Loin d’avoir établi un dialogue, les deux camps, gouvernement comme opposition, jouent un match de tennis qui commence réellement à nous causer des torticolis.
Par Nadia Tarhouni
Le temps passe, la bipolarisation persiste. Pire même, elle s’aggrave. A chaque coin de rue, il n’y a pas si longtemps, résonnaient des voix scandant des slogans pleins de valeurs universelles: égalité, solidarité unité face à un adversaire commun (le Rcd et l’ancienne famille régnante). Des idéaux vite rattrapés par la politique politicienne. Qu’en reste-t-il aujourd’hui? Des mots ou des maux…
La révolution a porté plusieurs espoirs, l’un des premiers est la démocratie. L’expression de cette démocratie a pris corps le 23 octobre 2011. Des élections libres et indépendantes exigent des candidats sérieux, pédagogues, et un projet pouvant recevoir l’assentiment d’un peuple en attente.
Des salafistes ou pas salafistes?
Faute d’avoir pu bâtir un élan durable, nous voilà aujourd’hui face à un système binaire, concept qu’on pensait réservé à l’informatique, mais qui finalement s’est installé dans le raisonnement intellectuel tunisien. Il faut être «pour» ou «contre». L’autre par défaut, quoi qu’il dise et quoi qu’il fasse, est l’ennemi. Comme disait Sartre: «L’enfer c’est les autres».
Loin d’avoir établi un dialogue, les deux camps, gouvernement comme opposition, jouent un match de tennis qui commence réellement à nous causer des torticolis. Un manichéisme de plus en plus pesant. Prenons l’exemple de l’affaire d’El Abdellia. Au lieu de dire que celle-ci ne se résume pas à quelques phrases du genre «les salafistes* ont attaqués El Abdellia», ou bien «il n’y avait aucun salafiste à El Abdalia», nous aurions mieux fait d’apporter une analyse plus réaliste.
Des salafistes en Tunisie il y en a, des voyous aussi. Ils n’étaient pas tous à El Abdellia, de même pour les sbires du Rcd qui travaillent à l’échec de ce processus démocratique. Plusieurs versions ont fusé ces derniers jours. Mais nous pouvons en déduire qu’à ce stade, cet incident déplorable n’est pas l’œuvre d’un seul groupuscule mais bel et bien d’un ensemble de petits groupes qui ont sûrement mené cette attaque avec des motivations différentes. Une convergence d’intérêt informelle qui ne peut qu’être soulevée et analysée plus profondément.

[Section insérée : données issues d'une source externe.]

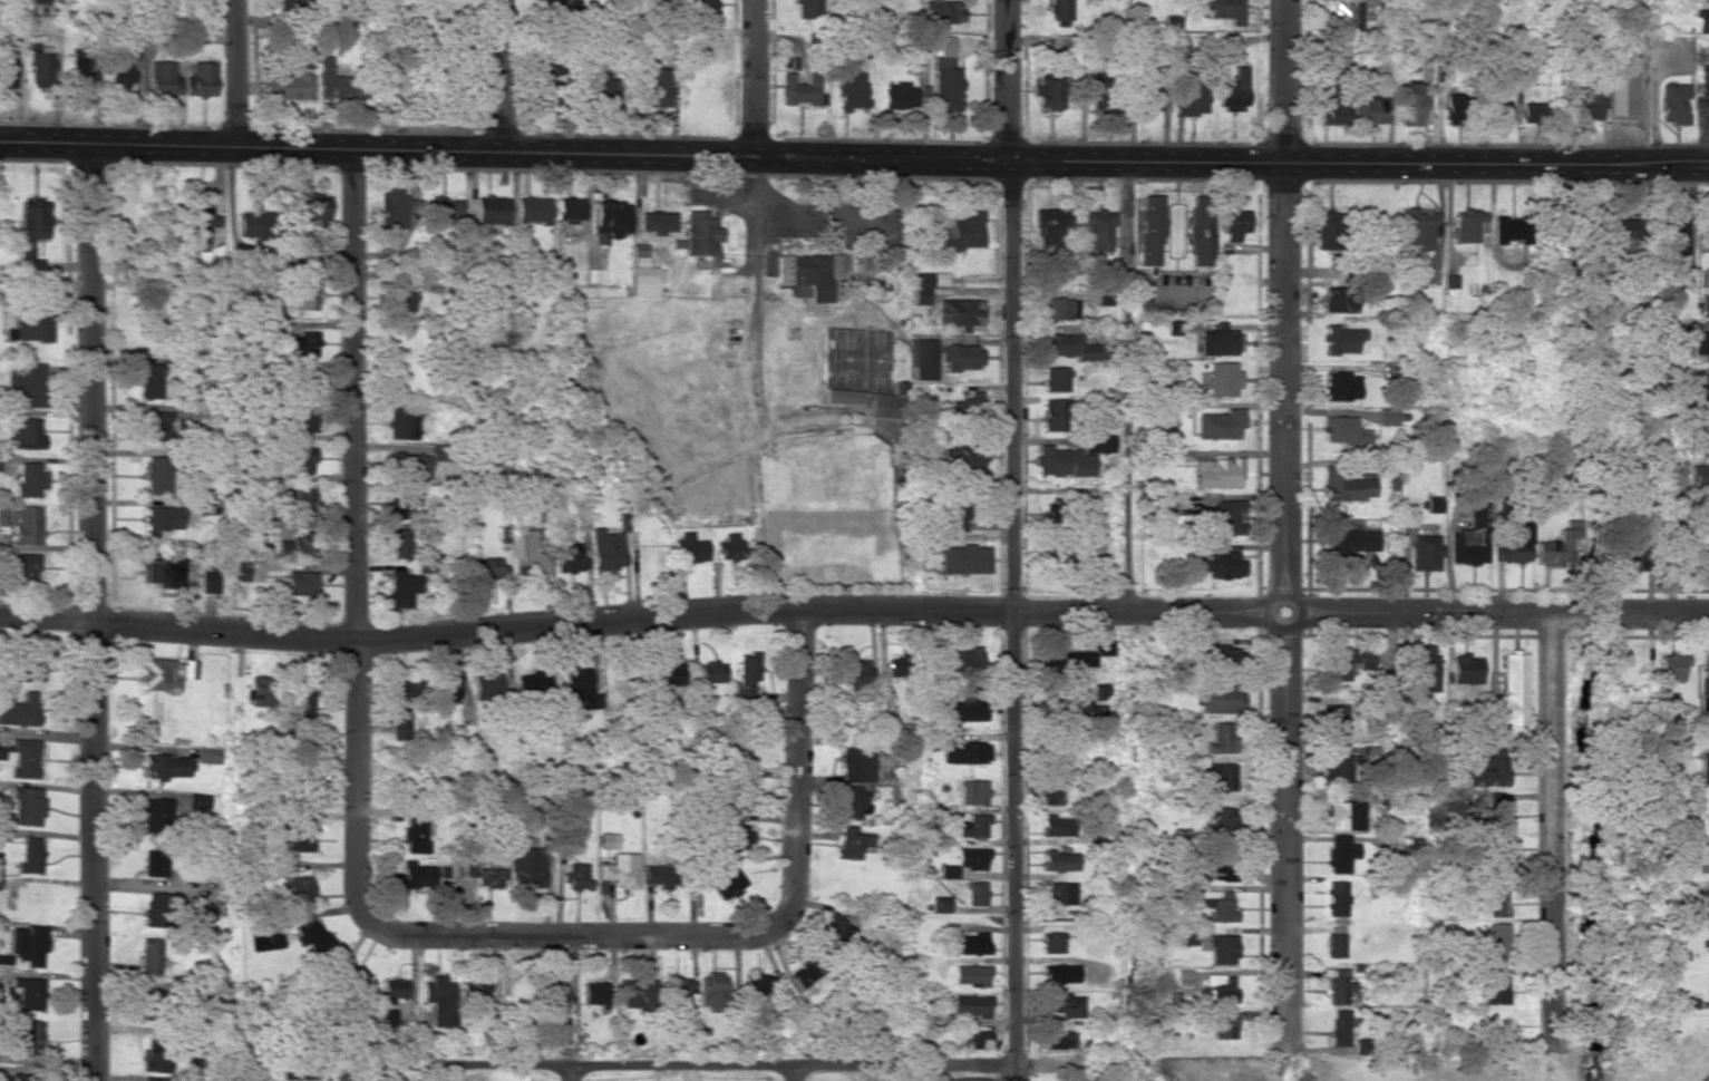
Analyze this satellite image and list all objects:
building: (36, 1)
building: (293, 5)
building: (557, 7)
building: (700, 8)
building: (805, 8)
building: (1222, 10)
building: (940, 12)
building: (1058, 13)
building: (1345, 15)
building: (1702, 19)
building: (1178, 50)
building: (122, 64)
building: (38, 65)
building: (6, 66)
building: (82, 72)
road: (237, 74)
road: (501, 75)
building: (945, 77)
building: (162, 78)
road: (754, 78)
building: (200, 79)
building: (1705, 80)
building: (338, 83)
building: (287, 84)
building: (657, 87)
building: (850, 87)
building: (800, 89)
building: (1234, 89)
building: (598, 90)
building: (1149, 91)
building: (1049, 92)
building: (1098, 92)
building: (1609, 92)
building: (899, 95)
building: (1192, 97)
building: (1673, 103)
building: (1411, 104)
building: (1369, 107)
building: (1333, 108)
building: (1453, 109)
building: (1498, 111)
building: (1532, 112)
road: (854, 158)
building: (310, 206)
building: (395, 208)
building: (490, 209)
building: (445, 210)
building: (530, 210)
building: (565, 210)
building: (33, 220)
building: (609, 220)
building: (653, 222)
building: (198, 224)
building: (257, 224)
building: (1233, 224)
building: (1049, 226)
building: (1468, 226)
building: (961, 227)
building: (1511, 229)
building: (1097, 230)
building: (1150, 230)
building: (1200, 230)
building: (1327, 230)
building: (699, 233)
building: (1623, 233)
building: (1707, 233)
building: (1673, 234)
building: (29, 261)
building: (1417, 273)
building: (645, 276)
building: (806, 279)
building: (1450, 285)
building: (919, 287)
building: (851, 288)
building: (308, 296)
building: (400, 296)
building: (1339, 299)
building: (1705, 306)
building: (1058, 309)
building: (955, 312)
building: (31, 324)
building: (1343, 339)
building: (1220, 342)
building: (308, 343)
building: (1701, 344)
building: (1070, 347)
building: (961, 357)
building: (921, 359)
building: (1054, 379)
building: (1223, 379)
building: (148, 380)
building: (307, 380)
building: (27, 384)
building: (1342, 386)
building: (1700, 389)
road: (357, 395)
building: (843, 396)
building: (963, 404)
building: (883, 405)
building: (1054, 415)
building: (302, 419)
building: (403, 423)
building: (1219, 424)
building: (153, 426)
building: (1341, 429)
building: (25, 434)
building: (1098, 443)
building: (301, 459)
building: (963, 459)
building: (1062, 462)
building: (409, 464)
building: (1218, 472)
building: (1699, 474)
building: (157, 475)
building: (29, 479)
building: (1347, 487)
building: (299, 498)
building: (402, 503)
building: (1429, 504)
park: (827, 510)
building: (960, 514)
building: (1224, 517)
building: (161, 520)
building: (1707, 520)
building: (23, 523)
road: (1282, 523)
building: (1471, 538)
road: (1010, 540)
building: (1353, 540)
building: (399, 544)
building: (294, 545)
building: (1516, 545)
building: (1563, 545)
building: (731, 547)
building: (689, 548)
building: (606, 550)
building: (1425, 552)
building: (526, 555)
building: (569, 558)
building: (964, 559)
building: (1631, 561)
building: (1223, 566)
building: (25, 567)
building: (487, 569)
building: (1699, 569)
building: (238, 572)
building: (156, 574)
building: (208, 582)
building: (300, 584)
building: (402, 588)
road: (853, 610)
road: (94, 613)
building: (1227, 659)
building: (966, 661)
building: (1343, 663)
building: (1672, 667)
building: (188, 669)
building: (1466, 669)
building: (1425, 670)
building: (713, 672)
building: (857, 672)
building: (158, 675)
building: (668, 675)
building: (746, 675)
building: (1705, 685)
building: (486, 686)
building: (533, 686)
building: (447, 688)
building: (579, 689)
building: (1100, 690)
building: (1512, 690)
building: (257, 692)
building: (1221, 699)
building: (308, 709)
building: (968, 709)
building: (399, 710)
building: (20, 711)
building: (1336, 722)
building: (1222, 738)
building: (967, 752)
building: (1, 753)
building: (207, 755)
building: (25, 761)
building: (857, 765)
building: (166, 766)
building: (1339, 768)
building: (1490, 768)
building: (1704, 769)
building: (1220, 775)
building: (738, 792)
building: (973, 792)
building: (1051, 793)
building: (853, 801)
building: (27, 806)
building: (1708, 810)
building: (1497, 811)
building: (155, 814)
building: (1344, 815)
building: (1222, 821)
building: (973, 826)
building: (1057, 826)
road: (1555, 828)
building: (415, 835)
building: (733, 837)
building: (298, 840)
building: (851, 842)
building: (1409, 847)
building: (1341, 853)
building: (1496, 855)
building: (30, 856)
building: (971, 858)
building: (1704, 860)
building: (1060, 861)
building: (155, 864)
building: (1224, 866)
building: (526, 867)
building: (620, 870)
building: (947, 871)
building: (577, 875)
building: (661, 875)
building: (412, 877)
building: (490, 878)
building: (727, 884)
building: (300, 891)
building: (1336, 891)
building: (976, 894)
building: (1057, 896)
building: (1499, 902)
building: (940, 904)
building: (1221, 907)
building: (155, 910)
building: (205, 911)
building: (837, 930)
road: (593, 933)
building: (310, 936)
building: (1497, 941)
building: (1051, 942)
building: (973, 943)
building: (1336, 944)
building: (27, 945)
building: (1223, 949)
building: (1708, 956)
building: (153, 958)
building: (1060, 974)
building: (971, 975)
building: (357, 977)
building: (757, 983)
building: (1495, 985)
building: (1339, 986)
building: (1222, 988)
building: (392, 991)
building: (476, 992)
building: (675, 992)
building: (713, 992)
building: (595, 993)
building: (637, 993)
building: (29, 994)
building: (552, 996)
building: (439, 1000)
building: (1064, 1005)
building: (970, 1006)
building: (388, 1017)
building: (1225, 1026)
building: (1339, 1027)
building: (27, 1038)
building: (977, 1039)
building: (1059, 1039)
building: (157, 1057)
river: (1599, 1058)
road: (686, 1067)
building: (298, 1069)
road: (571, 1074)
road: (797, 1074)
road: (354, 1075)
building: (16, 1077)
road: (1705, 1077)
building: (159, 1079)
building: (965, 1079)

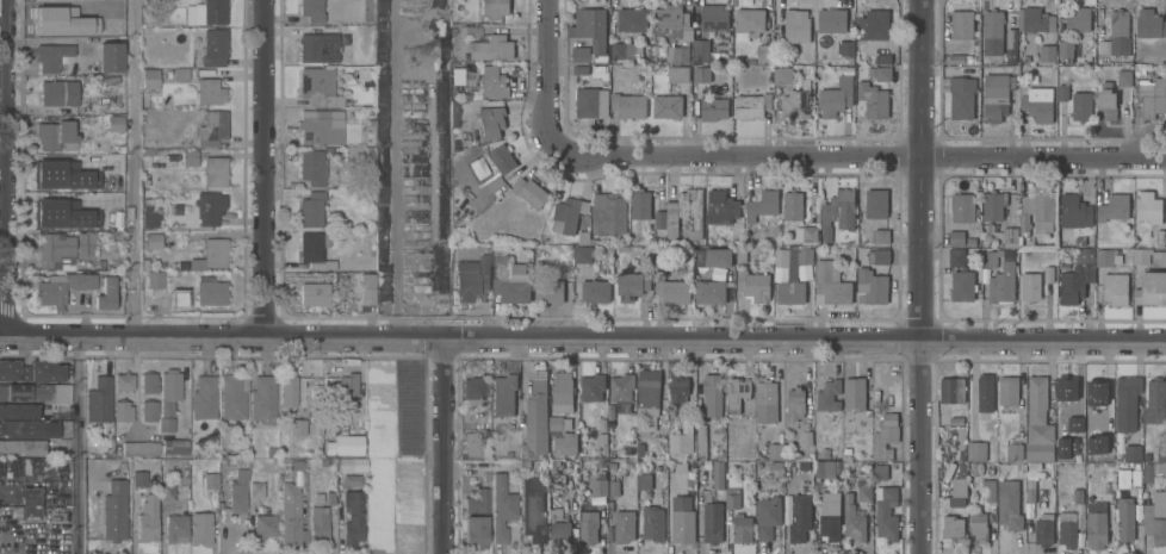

Il est du rôle et du devoir du gouvernement d’appliquer les lois en vigueur à l’encontre de ces agresseurs. Encore faut-il avoir, pour cela, une justice indépendante. Mais ceci est un autre débat.
Néanmoins, soyons réalistes: le processus de «nettoyage» des administrations comme des tribunaux des anciens Rcdistes est loin d’être une mince affaire.
Retour vers le passé et impression de déjà vu
Le retour sur le devant de la scène politique de Béji Caid Essebsi ne peut qu’être à son avantage dans un climat sécuritaire instable. En effet, les Tunisiens et Tunisiennes qui ne se reconnaissent ni dans un camp ni dans l’autre sont taxés presque systématiquement d’ennemi des deux camps. Tous regardent le match et remarquent que celui-ci s’éternise. Jusqu'à quand? Les attentistes se fatiguent et risquent de se jeter dans les bras d’un ancien ministre de l’Intérieur de Bourguiba. Un retour vers le passé qui ne peut que nous donner une impression de déjà vu.
Le temps n’est pas à la contemplation, ni au match de tennis et encore moins aux débats d’égos. En ce moment se joue notre histoire. Le monde a les yeux rivés sur ce petit pays qui a défrayé la chronique alors que certains ne le connaissaient même pas de nom. Nous n’avons pas de droit à la faute.